- _TASK REQUIREMENTS_: Scan the data below and state how many of its lines contain the word "linejoin", giving only the figure.

- _RECORDS FOR THE TASK_:

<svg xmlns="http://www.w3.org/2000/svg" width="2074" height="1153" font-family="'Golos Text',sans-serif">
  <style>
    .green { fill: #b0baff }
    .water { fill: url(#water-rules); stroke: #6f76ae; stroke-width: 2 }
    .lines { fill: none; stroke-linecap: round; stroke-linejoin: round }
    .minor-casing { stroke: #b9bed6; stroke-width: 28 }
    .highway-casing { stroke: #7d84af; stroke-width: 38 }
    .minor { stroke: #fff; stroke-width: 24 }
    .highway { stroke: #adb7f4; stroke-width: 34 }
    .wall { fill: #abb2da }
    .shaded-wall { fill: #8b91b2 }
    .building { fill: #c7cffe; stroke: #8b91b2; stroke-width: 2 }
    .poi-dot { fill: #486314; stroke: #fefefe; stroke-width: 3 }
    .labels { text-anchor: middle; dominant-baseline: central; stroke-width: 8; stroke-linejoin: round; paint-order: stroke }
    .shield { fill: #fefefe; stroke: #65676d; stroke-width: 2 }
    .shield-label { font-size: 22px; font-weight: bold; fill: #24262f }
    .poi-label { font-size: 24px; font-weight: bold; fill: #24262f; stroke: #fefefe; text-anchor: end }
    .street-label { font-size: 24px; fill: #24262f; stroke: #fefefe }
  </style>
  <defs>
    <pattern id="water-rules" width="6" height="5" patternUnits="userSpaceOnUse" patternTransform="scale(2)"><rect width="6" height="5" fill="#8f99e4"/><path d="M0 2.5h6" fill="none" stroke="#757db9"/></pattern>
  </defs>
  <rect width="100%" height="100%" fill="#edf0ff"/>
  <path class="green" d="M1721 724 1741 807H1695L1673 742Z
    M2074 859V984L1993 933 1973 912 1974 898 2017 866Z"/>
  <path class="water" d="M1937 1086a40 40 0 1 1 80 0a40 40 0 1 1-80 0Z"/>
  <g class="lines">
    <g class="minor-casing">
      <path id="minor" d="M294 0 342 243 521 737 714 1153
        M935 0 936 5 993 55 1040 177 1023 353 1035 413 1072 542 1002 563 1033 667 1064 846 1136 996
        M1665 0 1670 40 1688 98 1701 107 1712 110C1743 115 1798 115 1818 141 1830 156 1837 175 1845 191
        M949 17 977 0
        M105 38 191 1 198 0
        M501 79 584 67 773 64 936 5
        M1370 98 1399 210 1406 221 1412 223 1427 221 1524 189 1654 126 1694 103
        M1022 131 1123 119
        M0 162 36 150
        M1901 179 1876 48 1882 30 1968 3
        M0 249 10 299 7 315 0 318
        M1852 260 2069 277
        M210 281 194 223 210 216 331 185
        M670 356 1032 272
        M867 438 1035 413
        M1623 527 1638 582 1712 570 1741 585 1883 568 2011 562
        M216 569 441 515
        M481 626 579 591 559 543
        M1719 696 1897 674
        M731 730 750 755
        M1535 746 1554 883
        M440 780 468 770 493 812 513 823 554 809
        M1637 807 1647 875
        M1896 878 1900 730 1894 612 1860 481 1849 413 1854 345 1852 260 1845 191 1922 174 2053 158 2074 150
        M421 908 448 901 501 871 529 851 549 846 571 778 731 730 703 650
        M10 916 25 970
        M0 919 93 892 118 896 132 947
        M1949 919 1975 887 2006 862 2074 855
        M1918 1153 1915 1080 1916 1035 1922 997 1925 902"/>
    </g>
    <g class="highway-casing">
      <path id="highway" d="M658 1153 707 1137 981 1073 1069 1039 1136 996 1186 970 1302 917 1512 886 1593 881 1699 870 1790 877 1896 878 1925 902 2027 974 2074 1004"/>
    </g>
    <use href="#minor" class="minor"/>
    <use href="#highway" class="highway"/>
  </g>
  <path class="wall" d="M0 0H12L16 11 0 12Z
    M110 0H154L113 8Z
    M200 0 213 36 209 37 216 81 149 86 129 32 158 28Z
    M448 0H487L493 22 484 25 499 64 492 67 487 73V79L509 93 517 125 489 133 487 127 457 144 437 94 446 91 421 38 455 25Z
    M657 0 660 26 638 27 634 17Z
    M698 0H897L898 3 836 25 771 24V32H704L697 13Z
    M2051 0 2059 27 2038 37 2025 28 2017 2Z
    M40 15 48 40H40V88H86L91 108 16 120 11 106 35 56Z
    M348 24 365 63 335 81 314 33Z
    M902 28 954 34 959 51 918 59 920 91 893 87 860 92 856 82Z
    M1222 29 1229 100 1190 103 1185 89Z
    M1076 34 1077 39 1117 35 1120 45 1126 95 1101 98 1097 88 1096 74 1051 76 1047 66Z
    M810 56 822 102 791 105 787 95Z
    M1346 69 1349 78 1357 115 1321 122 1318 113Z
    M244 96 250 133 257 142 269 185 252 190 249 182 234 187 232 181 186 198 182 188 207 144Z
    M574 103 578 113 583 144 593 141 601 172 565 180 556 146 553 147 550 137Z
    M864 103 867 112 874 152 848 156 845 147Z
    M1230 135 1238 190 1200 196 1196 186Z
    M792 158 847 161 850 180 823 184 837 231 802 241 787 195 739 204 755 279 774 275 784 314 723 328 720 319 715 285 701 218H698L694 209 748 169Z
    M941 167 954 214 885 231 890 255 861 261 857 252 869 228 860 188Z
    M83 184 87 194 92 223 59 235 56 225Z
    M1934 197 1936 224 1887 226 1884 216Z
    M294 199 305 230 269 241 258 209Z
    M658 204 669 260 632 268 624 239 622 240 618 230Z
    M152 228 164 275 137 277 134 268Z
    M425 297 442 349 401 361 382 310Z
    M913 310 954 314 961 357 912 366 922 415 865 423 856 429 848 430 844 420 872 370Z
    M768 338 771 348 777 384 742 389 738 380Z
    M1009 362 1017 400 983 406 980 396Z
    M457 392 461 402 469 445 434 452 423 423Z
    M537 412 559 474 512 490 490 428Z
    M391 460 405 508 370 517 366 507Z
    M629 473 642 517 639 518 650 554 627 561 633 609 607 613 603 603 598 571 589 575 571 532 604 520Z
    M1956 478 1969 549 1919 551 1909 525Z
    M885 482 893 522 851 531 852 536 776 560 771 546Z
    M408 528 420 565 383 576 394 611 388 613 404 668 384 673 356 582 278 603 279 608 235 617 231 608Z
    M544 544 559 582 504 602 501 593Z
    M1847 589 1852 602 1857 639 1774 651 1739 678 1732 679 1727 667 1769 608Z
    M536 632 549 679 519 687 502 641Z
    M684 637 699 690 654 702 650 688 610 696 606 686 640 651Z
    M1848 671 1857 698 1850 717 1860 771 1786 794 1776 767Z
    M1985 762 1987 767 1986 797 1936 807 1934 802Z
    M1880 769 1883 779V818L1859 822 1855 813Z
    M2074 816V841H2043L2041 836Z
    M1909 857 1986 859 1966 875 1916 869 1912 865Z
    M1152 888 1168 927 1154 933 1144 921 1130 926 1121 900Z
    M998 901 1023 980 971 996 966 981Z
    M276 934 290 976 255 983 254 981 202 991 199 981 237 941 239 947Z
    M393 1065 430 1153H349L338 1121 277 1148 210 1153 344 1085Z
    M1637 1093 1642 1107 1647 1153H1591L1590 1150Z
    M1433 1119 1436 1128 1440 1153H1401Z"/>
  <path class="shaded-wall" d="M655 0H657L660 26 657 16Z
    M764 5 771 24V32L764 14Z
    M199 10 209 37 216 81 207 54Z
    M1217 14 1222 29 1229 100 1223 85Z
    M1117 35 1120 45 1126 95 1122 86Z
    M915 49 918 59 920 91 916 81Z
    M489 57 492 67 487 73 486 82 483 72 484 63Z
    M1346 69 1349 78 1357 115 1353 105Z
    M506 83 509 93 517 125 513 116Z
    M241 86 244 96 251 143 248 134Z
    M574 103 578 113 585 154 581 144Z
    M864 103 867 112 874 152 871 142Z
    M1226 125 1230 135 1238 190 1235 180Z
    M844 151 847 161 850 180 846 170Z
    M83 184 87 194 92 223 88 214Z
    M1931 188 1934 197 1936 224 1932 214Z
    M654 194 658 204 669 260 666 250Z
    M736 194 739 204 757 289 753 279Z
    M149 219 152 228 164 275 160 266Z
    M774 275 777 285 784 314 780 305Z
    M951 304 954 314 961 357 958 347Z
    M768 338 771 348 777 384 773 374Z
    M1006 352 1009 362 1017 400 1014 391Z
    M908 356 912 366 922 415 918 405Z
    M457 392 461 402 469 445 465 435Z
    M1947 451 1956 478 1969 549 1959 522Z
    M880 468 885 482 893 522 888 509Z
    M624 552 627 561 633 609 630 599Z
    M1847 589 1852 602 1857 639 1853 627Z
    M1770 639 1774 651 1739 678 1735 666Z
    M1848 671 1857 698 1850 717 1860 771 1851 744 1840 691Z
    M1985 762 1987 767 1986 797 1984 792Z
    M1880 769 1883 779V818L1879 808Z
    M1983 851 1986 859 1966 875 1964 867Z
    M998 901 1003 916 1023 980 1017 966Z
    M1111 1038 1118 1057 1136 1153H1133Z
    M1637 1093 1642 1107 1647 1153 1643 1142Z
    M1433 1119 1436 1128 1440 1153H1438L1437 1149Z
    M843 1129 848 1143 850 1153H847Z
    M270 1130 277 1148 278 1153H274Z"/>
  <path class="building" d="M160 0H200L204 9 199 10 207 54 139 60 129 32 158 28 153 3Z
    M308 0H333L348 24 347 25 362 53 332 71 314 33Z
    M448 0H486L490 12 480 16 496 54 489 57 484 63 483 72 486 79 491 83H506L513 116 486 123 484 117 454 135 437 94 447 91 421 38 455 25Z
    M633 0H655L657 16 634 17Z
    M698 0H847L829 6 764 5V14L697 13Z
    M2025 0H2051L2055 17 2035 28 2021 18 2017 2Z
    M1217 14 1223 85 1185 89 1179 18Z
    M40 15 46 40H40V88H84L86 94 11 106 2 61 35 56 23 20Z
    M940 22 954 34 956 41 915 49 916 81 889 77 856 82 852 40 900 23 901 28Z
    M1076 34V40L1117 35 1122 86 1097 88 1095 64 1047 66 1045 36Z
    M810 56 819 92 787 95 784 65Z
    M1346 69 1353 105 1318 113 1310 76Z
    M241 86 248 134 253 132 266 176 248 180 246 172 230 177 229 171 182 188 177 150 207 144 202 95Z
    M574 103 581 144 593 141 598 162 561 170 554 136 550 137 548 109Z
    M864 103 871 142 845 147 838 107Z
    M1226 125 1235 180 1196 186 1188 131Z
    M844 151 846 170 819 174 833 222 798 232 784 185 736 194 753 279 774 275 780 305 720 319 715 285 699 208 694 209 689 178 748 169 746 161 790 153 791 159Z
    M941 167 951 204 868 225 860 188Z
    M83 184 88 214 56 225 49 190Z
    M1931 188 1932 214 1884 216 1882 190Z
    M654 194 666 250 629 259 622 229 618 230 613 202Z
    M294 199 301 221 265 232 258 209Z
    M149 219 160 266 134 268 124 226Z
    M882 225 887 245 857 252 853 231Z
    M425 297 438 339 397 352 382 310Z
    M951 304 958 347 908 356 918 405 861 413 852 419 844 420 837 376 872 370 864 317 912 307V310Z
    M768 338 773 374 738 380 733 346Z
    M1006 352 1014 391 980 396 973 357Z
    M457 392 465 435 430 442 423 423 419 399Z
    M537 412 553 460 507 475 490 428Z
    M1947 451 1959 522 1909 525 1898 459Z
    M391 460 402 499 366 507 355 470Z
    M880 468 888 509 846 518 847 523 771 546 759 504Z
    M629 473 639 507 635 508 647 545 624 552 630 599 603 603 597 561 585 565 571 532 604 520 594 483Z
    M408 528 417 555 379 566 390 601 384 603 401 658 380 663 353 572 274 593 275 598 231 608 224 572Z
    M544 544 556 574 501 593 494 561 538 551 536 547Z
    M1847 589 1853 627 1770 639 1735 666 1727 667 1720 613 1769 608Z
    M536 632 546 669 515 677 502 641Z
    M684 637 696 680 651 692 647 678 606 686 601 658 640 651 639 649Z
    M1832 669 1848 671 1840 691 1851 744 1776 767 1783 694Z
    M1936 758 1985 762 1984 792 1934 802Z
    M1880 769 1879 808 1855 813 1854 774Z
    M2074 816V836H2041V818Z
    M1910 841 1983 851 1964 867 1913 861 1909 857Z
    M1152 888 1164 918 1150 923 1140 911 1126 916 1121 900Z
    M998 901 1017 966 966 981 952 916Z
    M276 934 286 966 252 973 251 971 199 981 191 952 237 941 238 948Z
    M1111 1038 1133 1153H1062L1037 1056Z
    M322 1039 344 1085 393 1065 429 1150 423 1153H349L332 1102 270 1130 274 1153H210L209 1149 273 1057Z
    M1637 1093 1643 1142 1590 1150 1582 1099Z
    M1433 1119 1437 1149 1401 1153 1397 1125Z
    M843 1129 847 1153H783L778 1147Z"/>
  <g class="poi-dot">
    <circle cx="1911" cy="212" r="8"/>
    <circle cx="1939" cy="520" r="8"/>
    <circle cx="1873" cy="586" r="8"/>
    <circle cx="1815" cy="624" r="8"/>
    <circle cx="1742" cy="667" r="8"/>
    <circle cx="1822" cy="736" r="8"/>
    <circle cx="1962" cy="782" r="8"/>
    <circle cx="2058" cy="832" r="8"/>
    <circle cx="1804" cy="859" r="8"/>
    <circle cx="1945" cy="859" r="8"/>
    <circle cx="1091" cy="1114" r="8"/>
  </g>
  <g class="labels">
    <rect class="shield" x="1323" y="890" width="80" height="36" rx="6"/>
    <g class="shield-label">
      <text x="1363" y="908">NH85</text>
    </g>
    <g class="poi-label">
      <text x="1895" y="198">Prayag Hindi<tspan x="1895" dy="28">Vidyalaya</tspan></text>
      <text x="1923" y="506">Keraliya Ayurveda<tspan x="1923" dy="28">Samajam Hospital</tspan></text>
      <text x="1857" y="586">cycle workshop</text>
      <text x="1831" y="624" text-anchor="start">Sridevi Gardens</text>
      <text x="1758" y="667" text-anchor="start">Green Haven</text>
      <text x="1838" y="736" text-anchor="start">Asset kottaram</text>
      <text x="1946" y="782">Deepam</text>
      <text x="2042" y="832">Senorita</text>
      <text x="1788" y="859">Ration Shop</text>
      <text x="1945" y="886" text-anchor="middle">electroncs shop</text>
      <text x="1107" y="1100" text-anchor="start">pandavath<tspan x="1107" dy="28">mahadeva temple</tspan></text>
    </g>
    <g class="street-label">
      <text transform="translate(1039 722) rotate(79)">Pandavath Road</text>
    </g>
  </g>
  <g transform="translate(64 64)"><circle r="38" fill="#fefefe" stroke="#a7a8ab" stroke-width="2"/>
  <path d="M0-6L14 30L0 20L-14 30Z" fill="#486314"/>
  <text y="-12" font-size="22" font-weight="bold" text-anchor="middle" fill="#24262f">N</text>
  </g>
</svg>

- _OUTPUT OF THE EXERCISE_: 2